Thanos Operator supports both simple and complex Thanos deployments. That includes long-term storage and connecting remote metric endpoints. The latest release contains helpers for automated multi-cluster setup, but that’s alone worth its own blog post. So stay tuned, we will cover that in the following weeks!

Grafana 🔗︎

If we are talking about plotting metrics, the obvious choice is Grafana. Cisco MCOM uses the Grafana Operator to deploy and provision dashboards and data sources. If you need more freedom when digging into metrics, you are just one click away to do that. Grafana is seamlessly integrated into Cisco MCOM.

Tracing 🔗︎

There is always room for improvement. For us, tracing is one of them.
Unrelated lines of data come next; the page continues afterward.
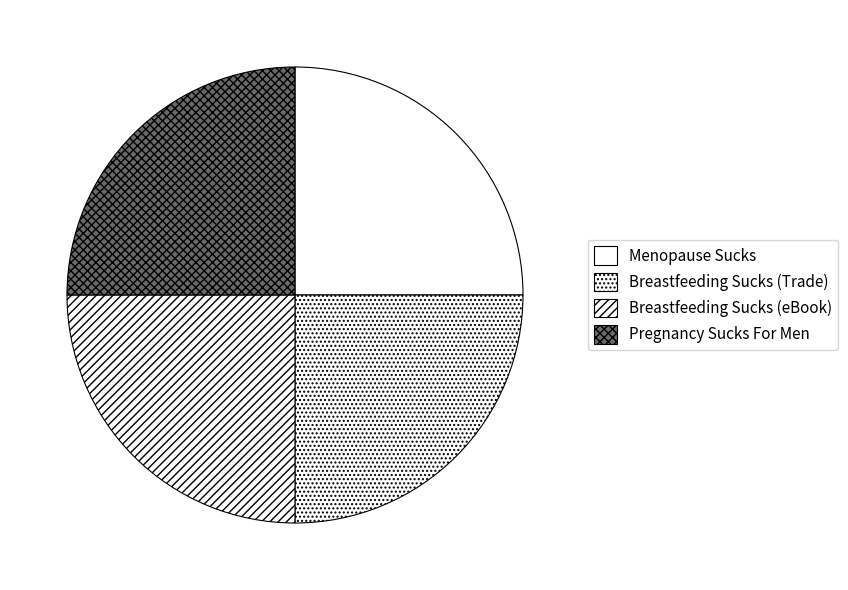

Count the number of slices in the pie.

4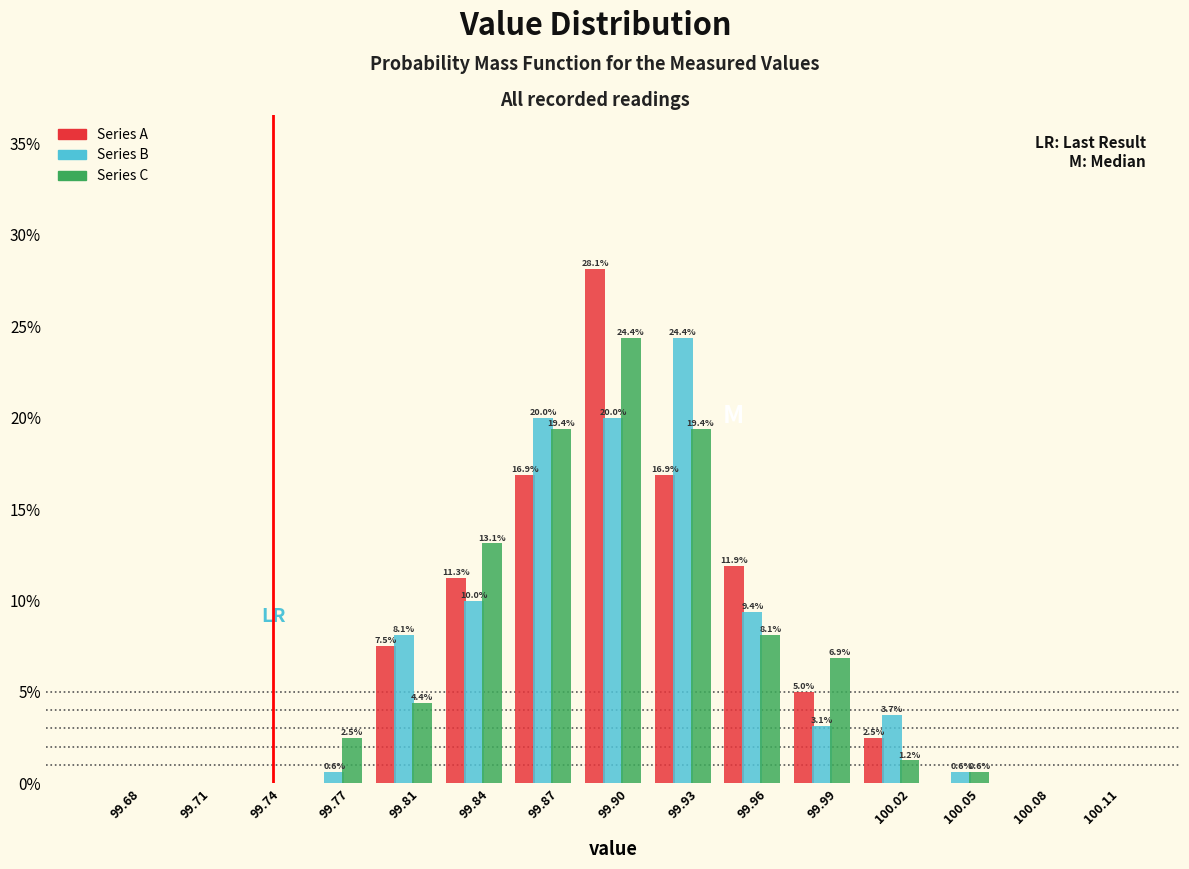

Read the Series B value at 99.99.

3.1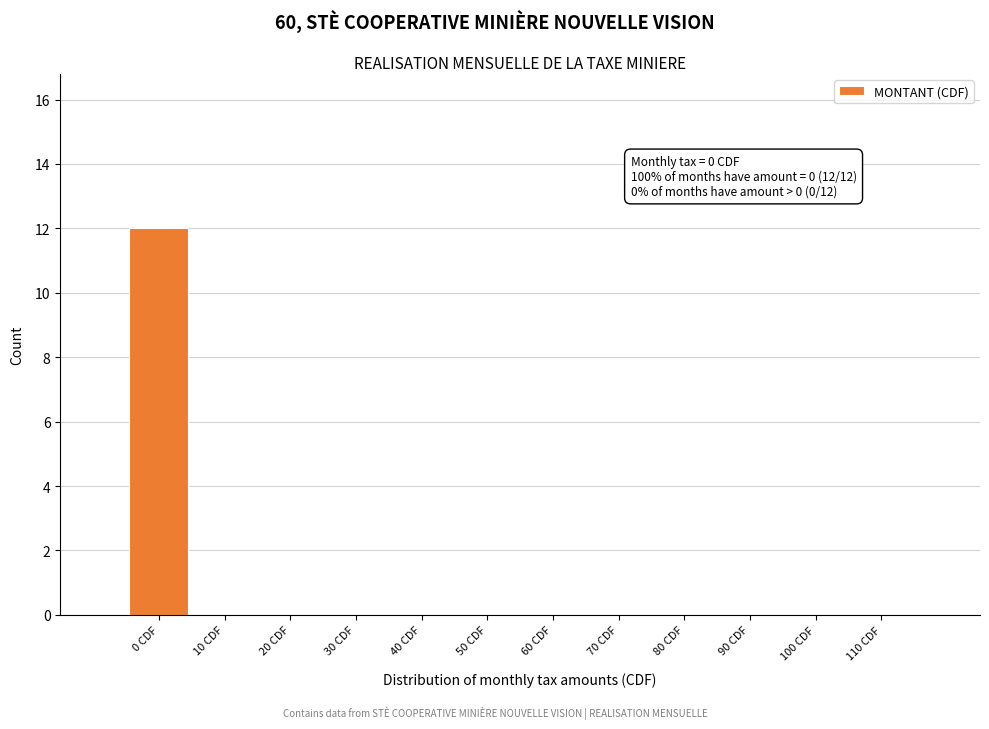

Reading left to right, extract all data points from this chart.

0 CDF=12	10 CDF=0	20 CDF=0	30 CDF=0	40 CDF=0	50 CDF=0	60 CDF=0	70 CDF=0	80 CDF=0	90 CDF=0	100 CDF=0	110 CDF=0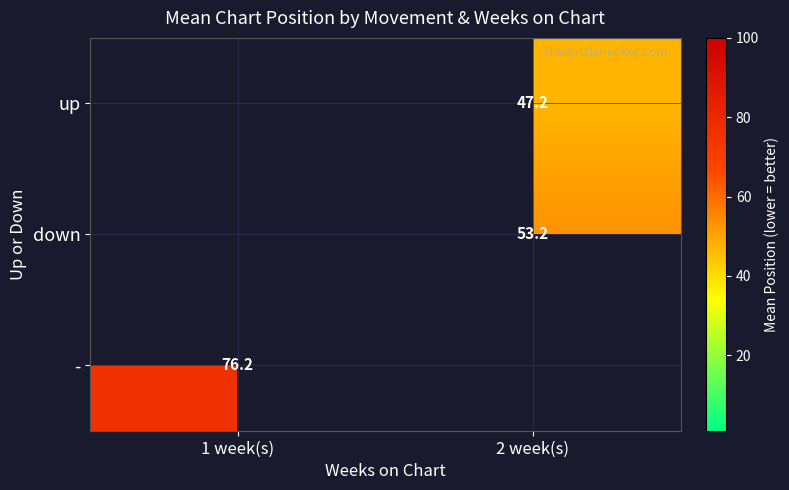

The down series shows 53.2 at 2 week(s). True or false?

True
We are at the planning table to provide a smooth way of managing traces like logs and metrics with Cisco MCOM. One of the promising paths can be the Open Telemetry way of handling traces, but we still have this question open.

UI 🔗︎

A good observability tool gives you instant feedback on your system. Yes, I’m talking about the fancy dashboards and graphs. It does not matter if you are just checking the health of your system or you have to debug issues. A good visual representation of your system helps you fix things much faster.

Workload Workload

Cisco MCOM doesn’t want to become another Grafana. Instead, it fills the gap where you are missing visibility. It enables browsing resources by representing logical and physical connections between components. And whatever an operator would need to keep everything healthy.

Authentication 🔗︎

As you can see the Cisco MCOM observability stack is rather heterogeneous. We use different tools for different tasks. That is why a common authentication interface saves you a lot of trouble, especially if you can integrate your company SSO solution in it. This is the reason we chose Pomerium and Dex for this task. Earlier we had a guest blog post from Bobby DeSimone, core Pomerium maintainer. Since then it has become one of the best authentication proxies that I know of. Cisco MCOM configures Pomerium and Dex in front of all its components. Moreover, you can configure Read or Write access to different groups.

Events 🔗︎

Of course observing the clusters does not solve your problems. It just helps you identify them. You need alerts and events to react to incidents and issues. Cisco MCOM already provides some insight on the active alerts, but we are working on to make them easier to manage. It is important to reach the right person with the corresponding problem.

Conclusion 🔗︎

I hope this “short” post gives you a good overview of the several capabilities Cisco MCOM possesses. In the future, we will cover further topics in more detail with examples. I hope those will help to find the synergies between your actual stack and Cisco MCOM.